From the results obtained in the current study and in the literature, it is remarkable to note that scaling laws for apparently very different convective heat transfer situations (such as orientations and shapes of the enclosures, cavities or flat plates and even whether they are stationary or rotating) are not vastly different. The typical $\gamma$ values, for example, vary between $1/5$ and $1/2$ inclusive. The orders of magnitude for heat transfer are similar; the effect is especially noticeable if a large range of Rayleigh number is considered.

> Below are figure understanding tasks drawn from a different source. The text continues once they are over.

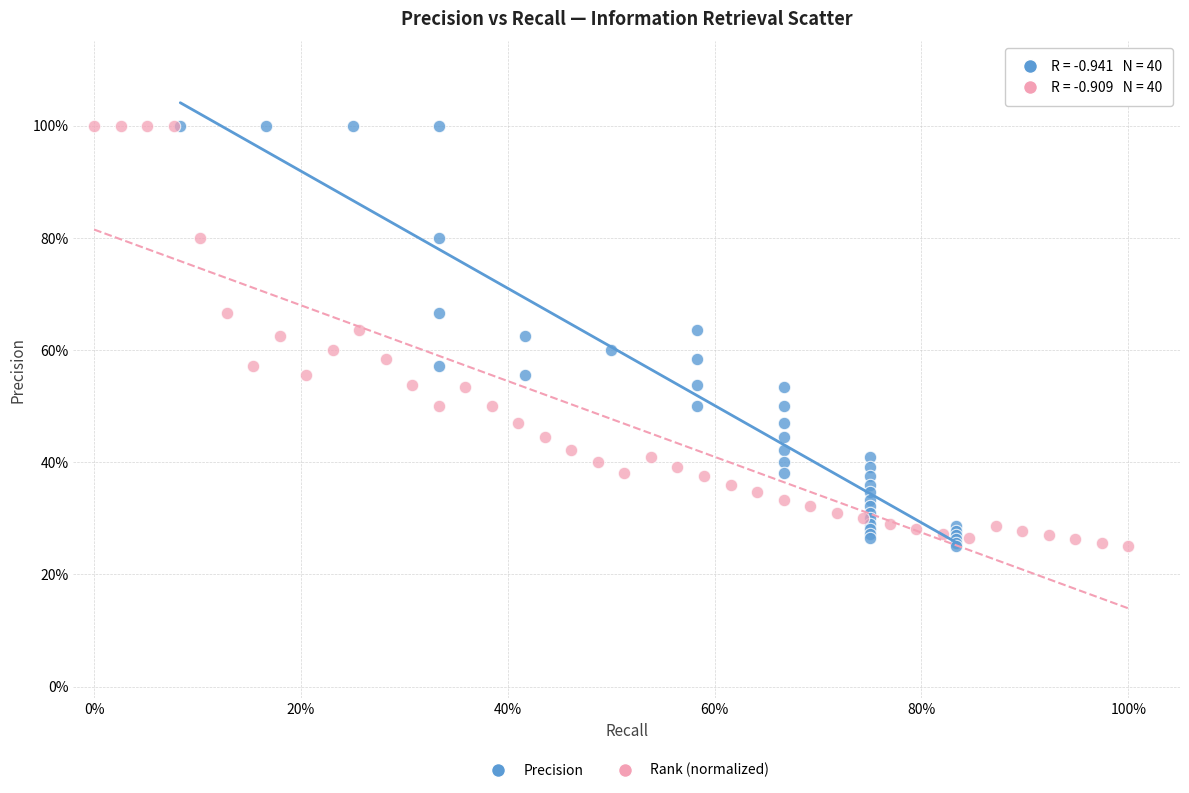

What are all the series names shown in the legend?

Precision, Rank (normalized)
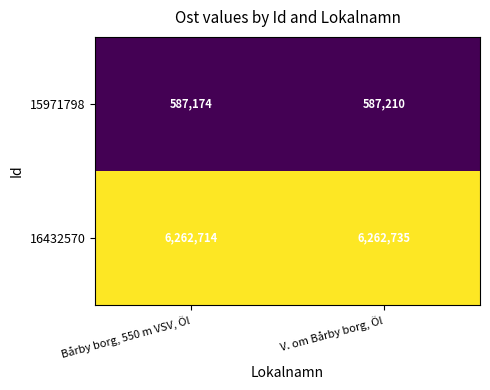

How many data points in 15971798 are less than 587210?

1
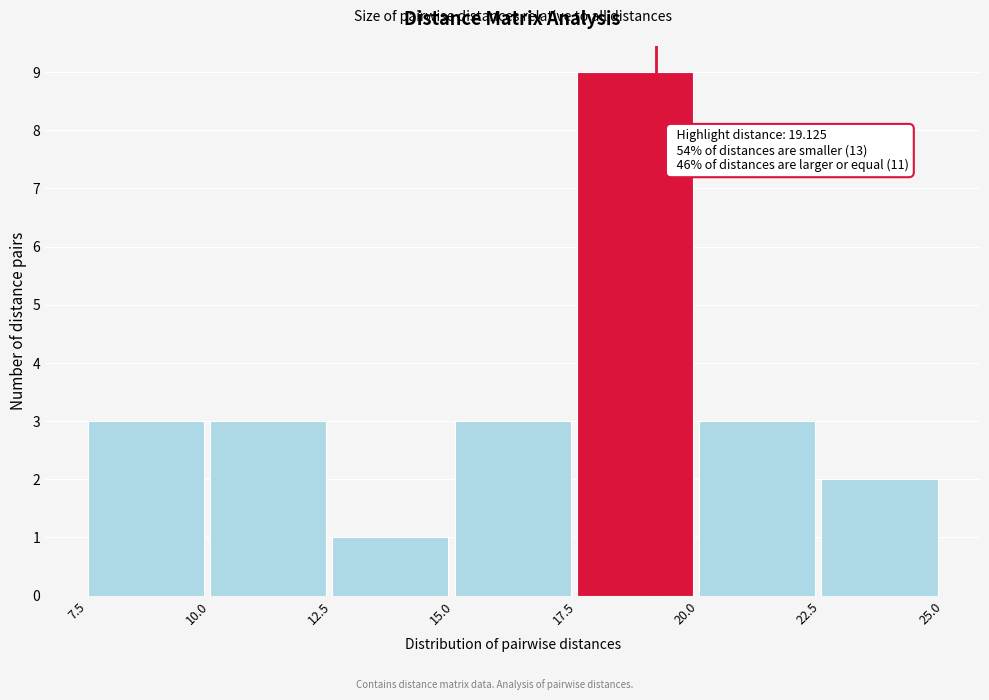

Which range on the x-axis has the tallest bar?

17.5 to 20.0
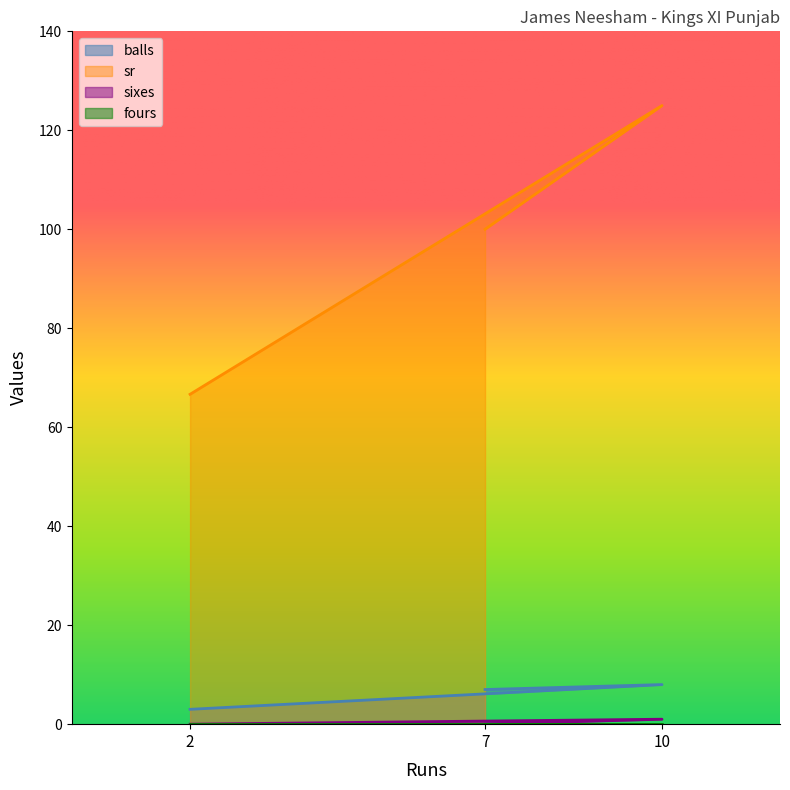

What is the total value across all series at 7?

107.0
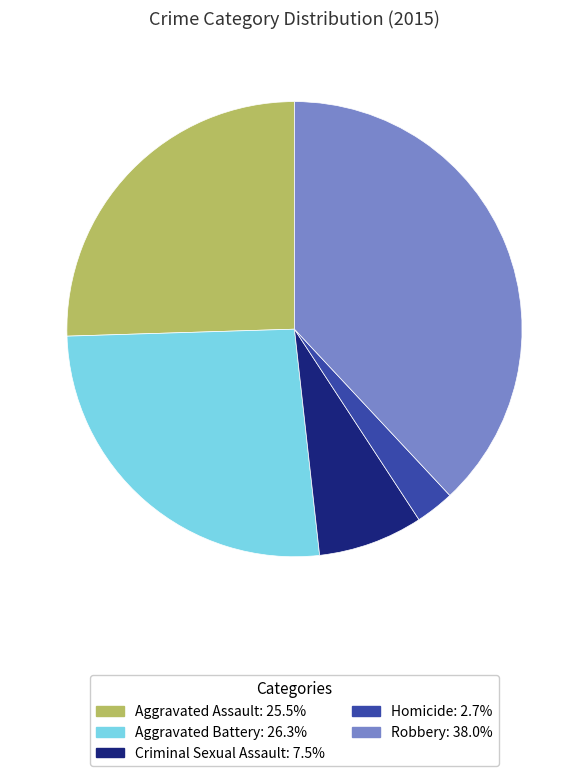

Rank the categories by value from highest to lowest.

Robbery, Aggravated Battery, Aggravated Assault, Criminal Sexual Assault, Homicide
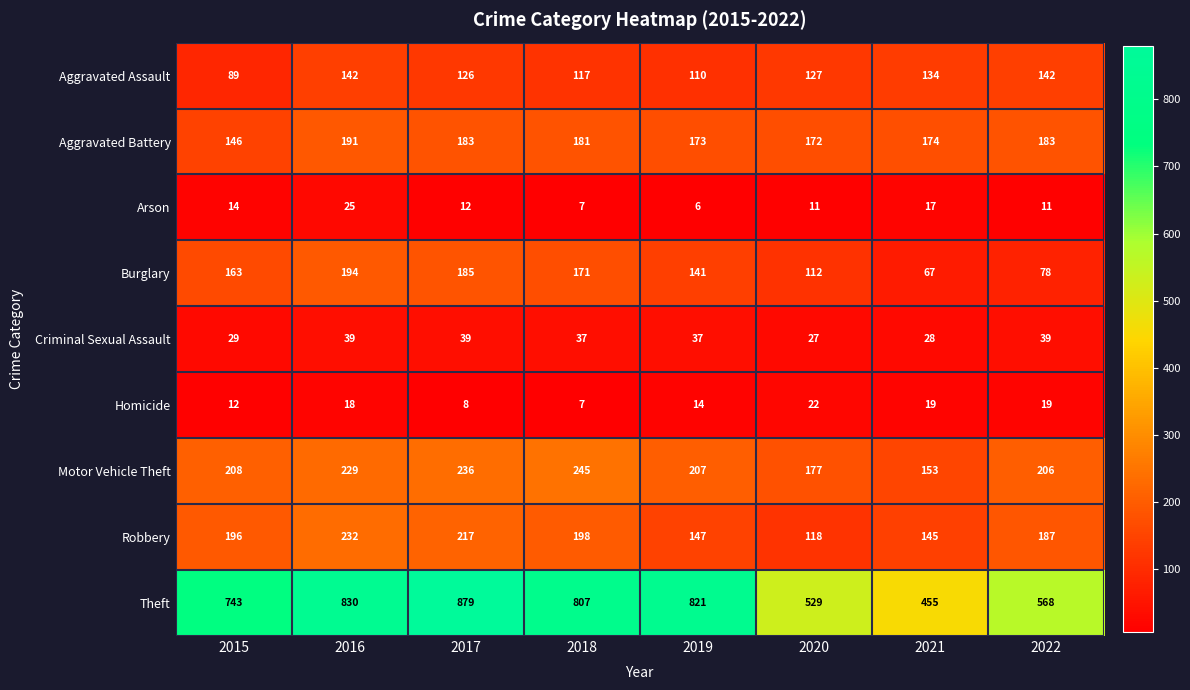

Which series has the largest total across all categories?

Theft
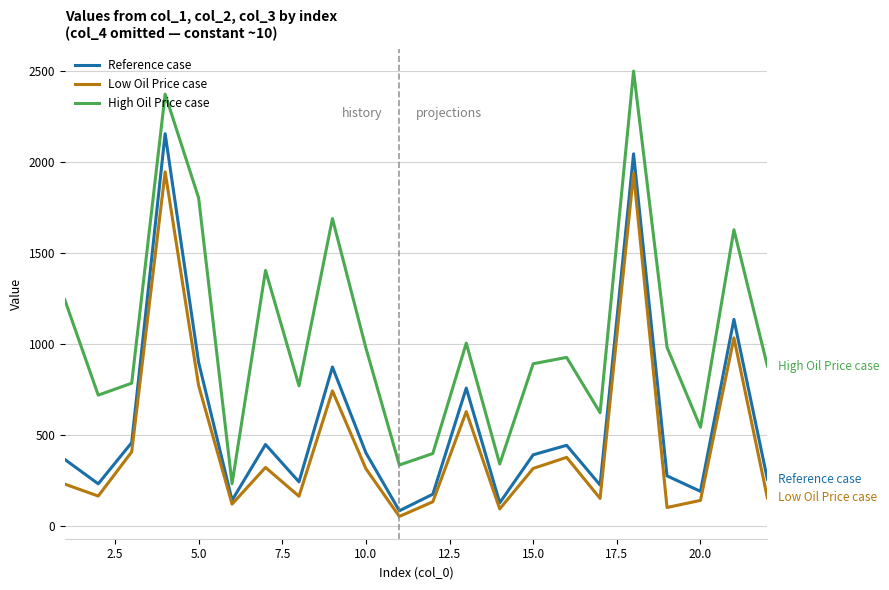

List the series in order of their peak value, lowest first.

Low Oil Price case, Reference case, High Oil Price case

Simple phenomenological models (inspired by Castaing {\sl et al.}, 1989) and dimensional analyses are used to derive many scaling laws. This type of study enables a more unified understanding of the flow processes and parameters that give rise to the scaling laws for different convective flows.

For cavities with axial throughflow, different covection regimes with their corresponding scaling laws were also derived using similar theoretical models and dimensional considerations. The results are summarised in a regime diagram of $Re_z$ vs. $Ra_z$ delineating different types of convection and scaling laws.